4 ’Ludus’ or Playful Love: It is seen best as the affection between young lovers often associated with flirting, teasing and feelings of euphoria.

5 ’Mania’ or Obsessive Love: Mania love occurs when there is an imbalance between eros and ludus. This can lead to becoming possessive and jealous, and can often lead to issues such as co-dependency.

6 ’Pragma’ or Enduring Love: Pragma is a love that has matured over time. It is the result of effort from both parties. It is the love between people who’ve learned to make compromises to make the relationship work.

7 ’Philautia’ or Self-love: This is not the unhealthy vanity and self-obsession that is focused on personal fame, gain and fortune. It is about self-compassion and feeling comfortable in your own skin.

8 ’Agape’ or Selfless Love: The highest and most radical type of love according to the Greeks is agape, or selfless love. Agape is spiritual, unconditional love, which is free from desires and expectations.


Studies on mate criteria of heterosexual individuals have been particularly concerned with two areas, namely sex differences and similarity preferences.

Two major findings with regards to sex differences in mate selection criteria are important.
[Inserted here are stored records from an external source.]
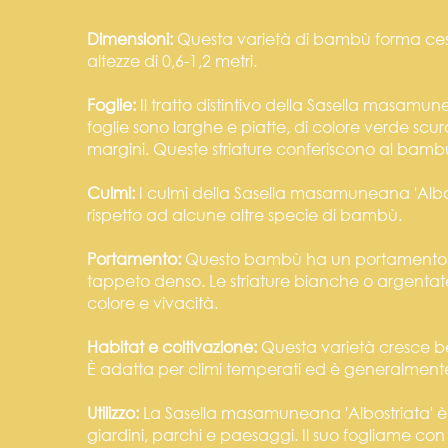
Dimensioni:
Questa varietà di bambù forma ces
altezze di 0,6-1,2 metri.
Foglie:
Il tratto distintivo della Sasella masamun
foglie sono larghe e piatte, di colore verde sc
margini. Queste striature conferiscono al bamb
Culmi:
I culmi della Sasella masamuneana 'Albost
rispetto ad alcune altre specie di bambù.
Portamento:
Questo bambù ha un portamento c
tappeto denso. Le striature bianche o argentat
colore e vivacità.
Habitat e coltivazione:
Questa varietà cresce be
È adatta per climi temperati ed è generalmente 
Utilizzo:
La Sasella masamuneana 'Albostriata' è
giardini, parchi e paesaggi. Il suo fogliame co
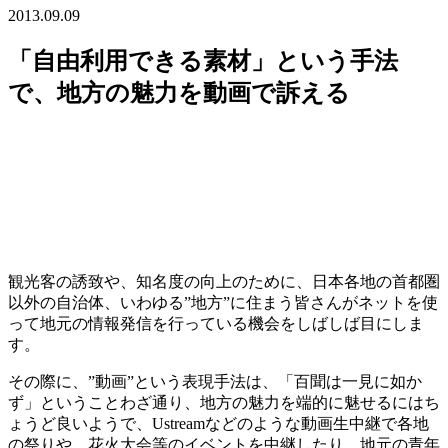
2013.09.09
「自由利用できる素材」という手法
で、地方の魅力を動画で訴える
観光客の誘致や、知名度の向上のために、日本各地の首都圏
以外の自治体、いわゆる”地方”に住まう皆さんがネットを使
って地元の情報発信を行っている機会をしばしば目にしま
す。
その際に、”動画”という表現手法は、「百聞は一見に如か
ず」ということわざ通り、地方の魅力を端的に魅せるにはち
ょうど良いようで、Ustreamなどのような動画生中継で各地
の祭りや、花火大会等のイベントを中継したり、地元の青年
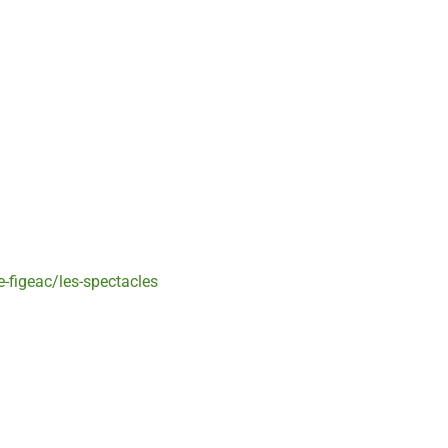
e-figeac/les-spectacles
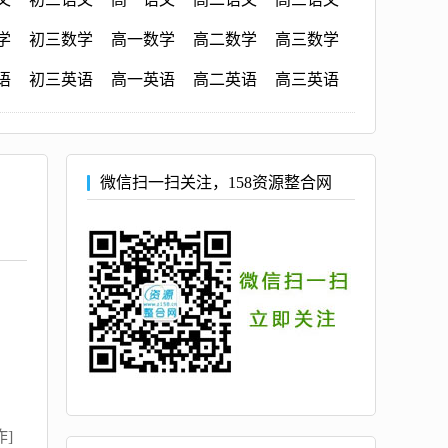
学
初三数学
高一数学
高二数学
高三数学
语
初三英语
高一英语
高二英语
高三英语
微信扫一扫关注，158资源整合网
作]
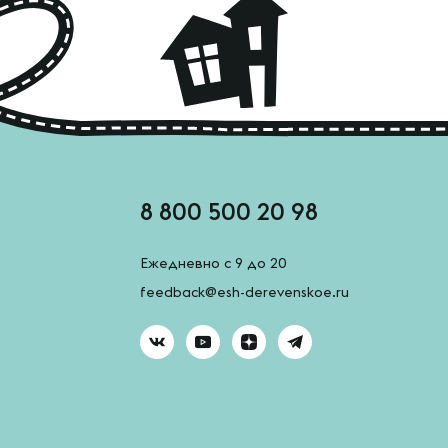
8 800 500 20 98
Ежедневно с 9 до 20
feedback@esh-derevenskoe.ru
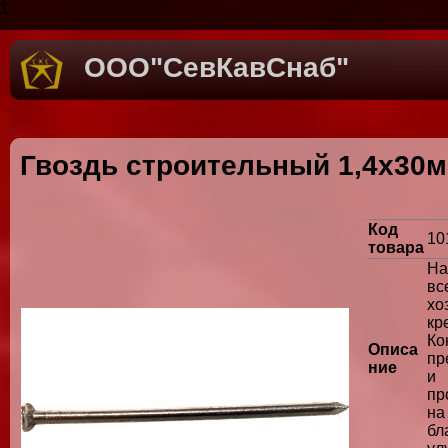
1
ООО"СевКавСнаб"
Гвоздь строительный 1,4х30м
Код
10
товара
На
вс
хо
к
Ко
Описа
пр
ние
и
пр
н
бл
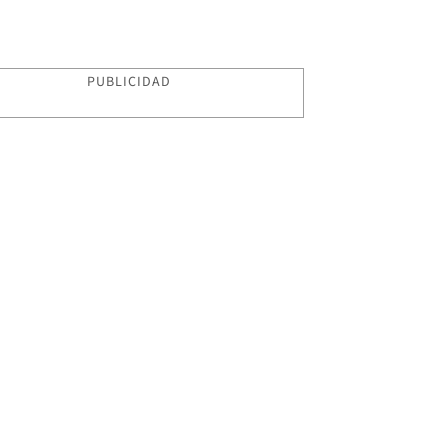
PUBLICIDAD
Universally, women are more concerned with a prospective partner’s potential earning ability, while men pay relatively more attention to physical factors, such as attractiveness and health. Although both women and men are concerned with partners’ attractiveness and resourcefulness, the differences lie in the weight given to these two groups of characteristics.
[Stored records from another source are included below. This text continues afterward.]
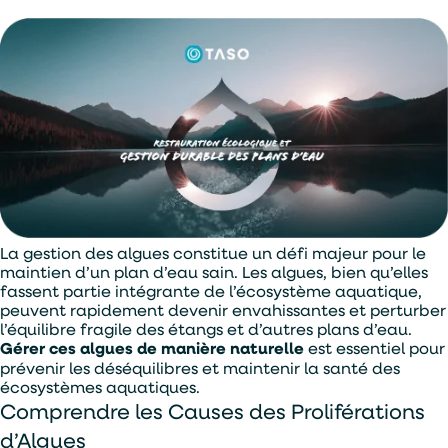
La gestion des algues constitue un défi majeur pour le
maintien d’un plan d’eau sain. Les algues, bien qu’elles
fassent partie intégrante de l’écosystème aquatique,
peuvent rapidement devenir envahissantes et perturber
l’équilibre fragile des étangs et d’autres plans d’eau.
Gérer ces algues de manière naturelle
est essentiel pour
prévenir les déséquilibres et maintenir la santé des
écosystèmes aquatiques.
Comprendre les Causes des Proliférations
d’Algues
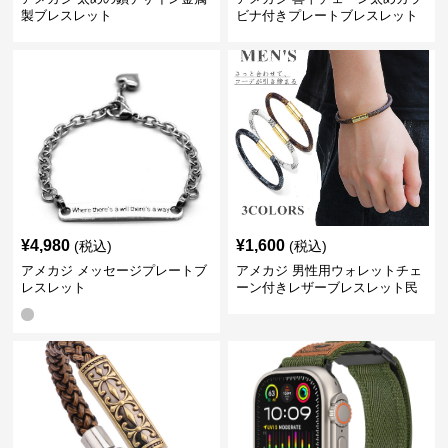
製ブレスレット
ビナ付きプレートブレスレット
¥
4,980
¥
1,600
(税込)
(税込)
アメカジ メッセージプレートブ
アメカジ 男性用ウォレットチェ
レスレット
ーン付きレザーブレスレット民
族調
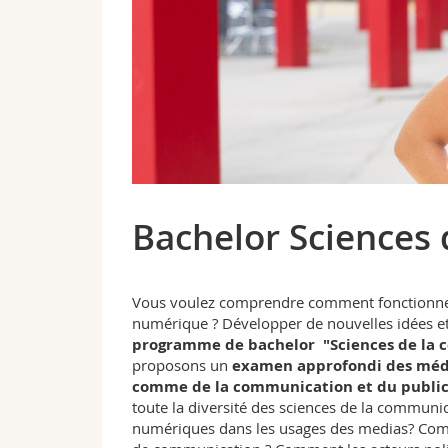
Bachelor Sciences
Vous voulez comprendre comment fonctionnen
numérique ? Développer de nouvelles idées et
programme de
bachelor
"Sciences de la 
proposons un
examen approfondi des média
comme de la communication et du public
toute la diversité des sciences de la communicat
numériques dans les usages des medias? Comme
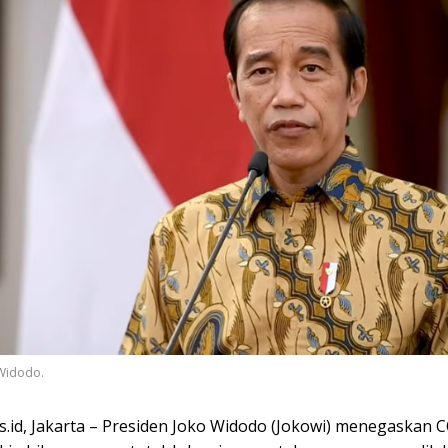
 Widodo.
.id, Jakarta – Presiden Joko Widodo (Jokowi) menegaskan 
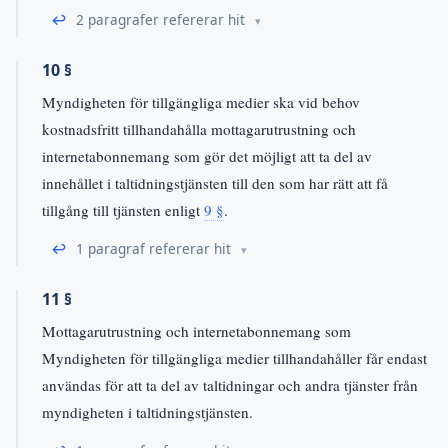
↩
2 paragrafer refererar hit
10 §
Myndigheten för tillgängliga medier ska vid behov
kostnadsfritt tillhandahålla mottagarutrustning och
internetabonnemang som gör det möjligt att ta del av
innehållet i taltidningstjänsten till den som har rätt att få
tillgång till tjänsten enligt
9 §
.
↩
1 paragraf refererar hit
11 §
Mottagarutrustning och internetabonnemang som
Myndigheten för tillgängliga medier tillhandahåller får endast
användas för att ta del av taltidningar och andra tjänster från
myndigheten i taltidningstjänsten.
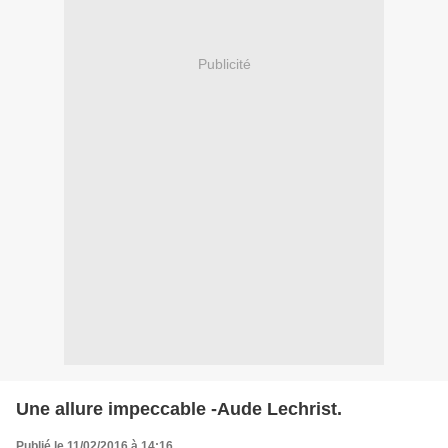
Publicité
Une allure impeccable -Aude Lechrist.
Publié le 11/02/2016 à 14:16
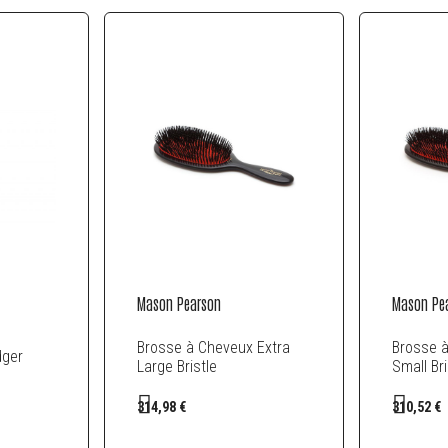
Mason Pearson
Mason Pe
Brosse à Cheveux Extra
Brosse 
dger
Large Bristle
Small Bri
314,98 €
310,52 €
There are two hypotheses to explain this phenomenon: evolutionary theory hypothesis and the sex-role socialization hypothesis. The evolutionary theory explains mate strategies by referring to reproductive success. Female mate criteria should include signs indicating potential control over necessary resources, and related personality traits such as ambition. As for men, their primary constraint on a male’s reproductive success is access to fecund and reproductively valuable females. Therefore, males are hypothesized to value youth, physical appearance and health since they provide strong cues to reproductive value in females. Females are hypothesized to value male appearance less because male appearance is not strongly correlated with resource potential.

The sex-role socialization hypothesis, on the other hand, states that women are typically excluded from power and are viewed as ’objects of exchange’. Due to their restricted paths for individual advancement, they seek mates with characteristics that are associated with power such as earning capacity and higher education. Hypergamy composed the primary traditional channel for upward mobility for women, which is the tendency for women to marry upward in socioeconomic status. In contrast, men place importance on the quality of the ’exchange object’, and therefore value physical attractiveness (e.g. enhanced value as a sex object). Thus, physical attractiveness becomes a central means for designating relative value among exchange commodities. Traditional sex-role socialization practices are assumed to maintain and support these structural differences, and are used to inculcate role-appropriate values in males and females.


Argyle, M., & Henderson, M. (1985). The Anatomy of Relationships. London: Heinemann.

Furnham, A. (2009). Sex differences in mate selection preferences. Personality and Individual Differences, 47, 262—7.

Noel, H., & Nyhan, B. (2011). The ’unfriending’ problem: The consequences of homophily in friendship retention for causal estimates of social influence. Social Networks, 33, 211—18.